Here’s the matrix Fabio is using for his filter.

<feColorMatrix in="blur"
        type="matrix"
        values="1 0 0 0 0
                0 1 0 0 0
                0 0 1 0 0
                0 0 0 20 -14" />
   </filter>

The matrix uses the output of the blur filter to make its changes. Everything stays the same except for the alpha layer.

a visualized matrix from the previous code snippet

The best way to learn is by playing. Go on and give these values a tweak, especially the last two, to see the effect they’re having.

Edit Color Matrix
RGBAW
R
G
B
A
Composite Filter

First he greatly increases the spread of the alpha, then in the multiplier he shifts it back so that the edges are crisp, and the shape is smaller.

Composite

Last, Fabio combines the Color Matrix and gaussian blur filters with an feComposite filter.

These operators create results similar to boolean options you’d find in Illustrator or Figma. It takes two input images and combines them with the operation you choose.

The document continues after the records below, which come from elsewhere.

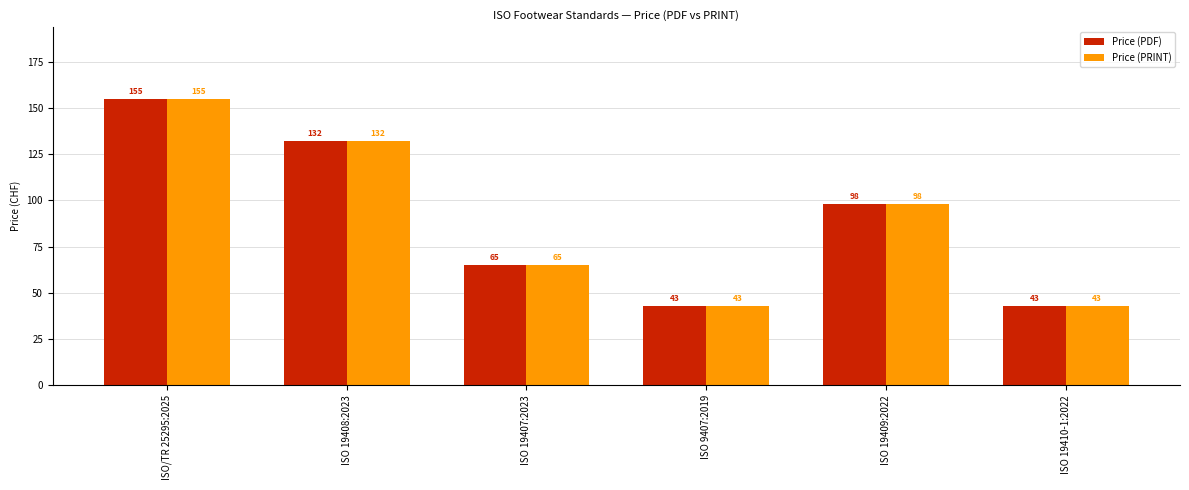

What is the difference between the maximum and second lowest values in the Price (PRINT) series?

112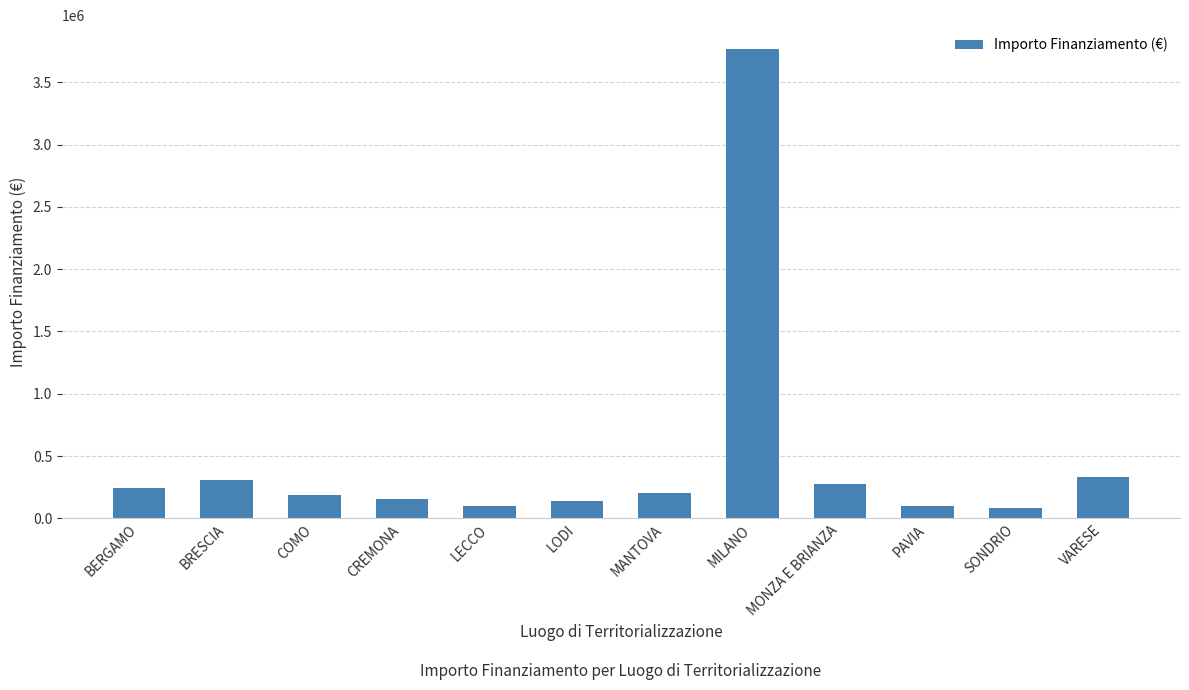

What is the label of the 7th bar from the right?

LODI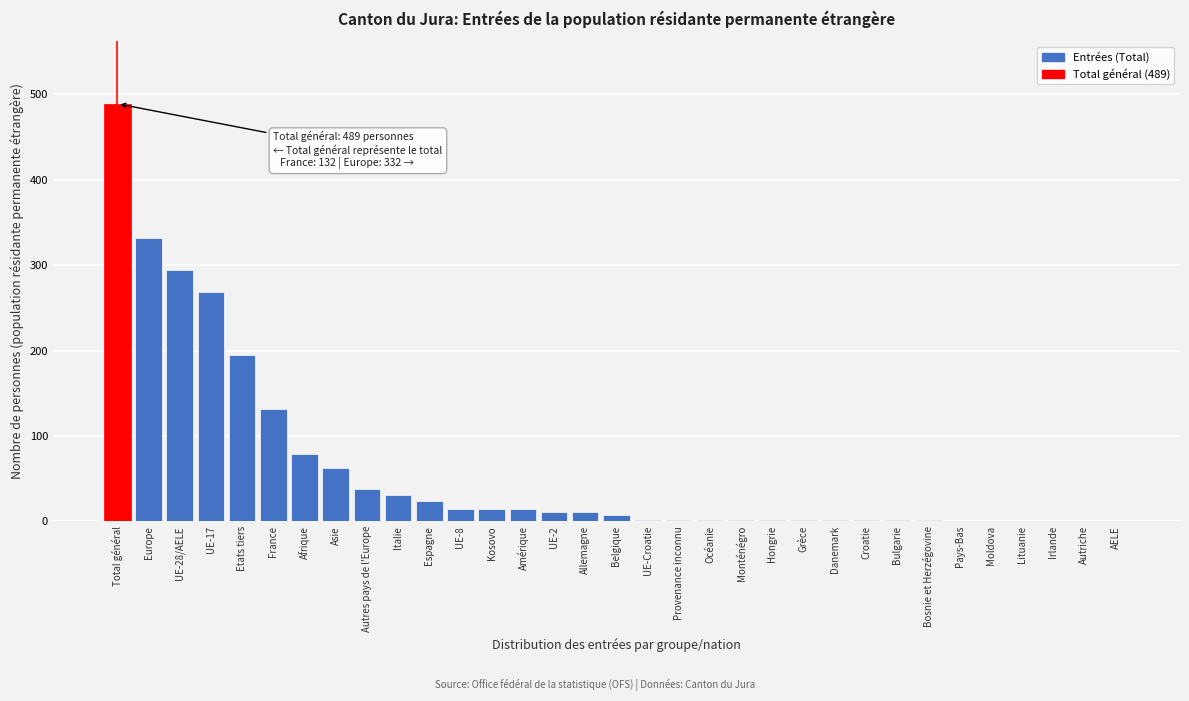

Is it true that the value at Pays-Bas is -303?

False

<feComposite in="SourceGraphic" in2="filter" operator="atop" />

By using atop, Fabio uses the result of the blur + color matrix as a mask, applying that to the SourceGraphic which is the original SVGs. This is what makes the edges smooth and blurry, but the insides stay a crisp vector.

Wrap Up

We dug into some pretty great SVG techniques in this one! We learned how to put shapes on any SVG path, as well as a few great SVG filter tricks!

I hope you enjoyed the interactive demos. I always have a blast creating them.

Huge thanks to Fabio Ottaviani for the brilliant CodePen.